* Your assignment
Starting at the first line of the entries and ending at the line containing "enten det er på treningssenteret eller hje", write those lines out again with "Semi-matt" switched to "Glossy" and nothing else altered.

* Records for processing
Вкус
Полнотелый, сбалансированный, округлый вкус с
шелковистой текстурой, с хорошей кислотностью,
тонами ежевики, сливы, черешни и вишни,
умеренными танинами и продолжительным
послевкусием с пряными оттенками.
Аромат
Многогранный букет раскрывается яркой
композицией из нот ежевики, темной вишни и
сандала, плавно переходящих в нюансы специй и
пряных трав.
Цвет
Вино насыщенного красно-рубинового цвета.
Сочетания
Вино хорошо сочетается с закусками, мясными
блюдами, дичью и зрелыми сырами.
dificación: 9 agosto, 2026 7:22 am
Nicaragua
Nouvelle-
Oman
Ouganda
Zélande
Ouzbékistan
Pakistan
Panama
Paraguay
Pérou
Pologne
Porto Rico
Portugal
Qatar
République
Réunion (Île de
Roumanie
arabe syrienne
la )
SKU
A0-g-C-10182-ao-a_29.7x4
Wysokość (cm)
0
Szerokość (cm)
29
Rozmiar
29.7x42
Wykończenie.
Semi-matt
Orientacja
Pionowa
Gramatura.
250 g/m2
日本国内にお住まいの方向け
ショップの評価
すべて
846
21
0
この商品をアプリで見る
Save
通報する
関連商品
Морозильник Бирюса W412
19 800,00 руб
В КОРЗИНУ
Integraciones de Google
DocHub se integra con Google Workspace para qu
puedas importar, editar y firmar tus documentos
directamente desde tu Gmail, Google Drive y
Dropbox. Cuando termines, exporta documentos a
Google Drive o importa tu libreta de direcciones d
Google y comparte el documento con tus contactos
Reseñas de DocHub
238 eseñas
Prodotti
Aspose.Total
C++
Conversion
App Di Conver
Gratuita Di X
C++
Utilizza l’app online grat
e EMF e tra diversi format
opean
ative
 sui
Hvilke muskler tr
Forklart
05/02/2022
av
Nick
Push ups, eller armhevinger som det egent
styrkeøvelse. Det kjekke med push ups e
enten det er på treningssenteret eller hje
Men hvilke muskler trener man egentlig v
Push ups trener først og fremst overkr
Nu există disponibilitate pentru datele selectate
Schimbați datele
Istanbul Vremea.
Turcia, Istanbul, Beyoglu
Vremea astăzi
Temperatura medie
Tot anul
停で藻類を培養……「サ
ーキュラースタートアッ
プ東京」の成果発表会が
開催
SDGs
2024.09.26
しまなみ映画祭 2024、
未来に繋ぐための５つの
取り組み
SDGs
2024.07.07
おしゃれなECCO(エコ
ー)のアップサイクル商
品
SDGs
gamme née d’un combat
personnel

* Exercise output
Вкус
Полнотелый, сбалансированный, округлый вкус с
шелковистой текстурой, с хорошей кислотностью,
тонами ежевики, сливы, черешни и вишни,
умеренными танинами и продолжительным
послевкусием с пряными оттенками.
Аромат
Многогранный букет раскрывается яркой
композицией из нот ежевики, темной вишни и
сандала, плавно переходящих в нюансы специй и
пряных трав.
Цвет
Вино насыщенного красно-рубинового цвета.
Сочетания
Вино хорошо сочетается с закусками, мясными
блюдами, дичью и зрелыми сырами.
dificación: 9 agosto, 2026 7:22 am
Nicaragua
Nouvelle-
Oman
Ouganda
Zélande
Ouzbékistan
Pakistan
Panama
Paraguay
Pérou
Pologne
Porto Rico
Portugal
Qatar
République
Réunion (Île de
Roumanie
arabe syrienne
la )
SKU
A0-g-C-10182-ao-a_29.7x4
Wysokość (cm)
0
Szerokość (cm)
29
Rozmiar
29.7x42
Wykończenie.
Glossy
Orientacja
Pionowa
Gramatura.
250 g/m2
日本国内にお住まいの方向け
ショップの評価
すべて
846
21
0
この商品をアプリで見る
Save
通報する
関連商品
Морозильник Бирюса W412
19 800,00 руб
В КОРЗИНУ
Integraciones de Google
DocHub se integra con Google Workspace para qu
puedas importar, editar y firmar tus documentos
directamente desde tu Gmail, Google Drive y
Dropbox. Cuando termines, exporta documentos a
Google Drive o importa tu libreta de direcciones d
Google y comparte el documento con tus contactos
Reseñas de DocHub
238 eseñas
Prodotti
Aspose.Total
C++
Conversion
App Di Conver
Gratuita Di X
C++
Utilizza l’app online grat
e EMF e tra diversi format
opean
ative
 sui
Hvilke muskler tr
Forklart
05/02/2022
av
Nick
Push ups, eller armhevinger som det egent
styrkeøvelse. Det kjekke med push ups e
enten det er på treningssenteret eller hje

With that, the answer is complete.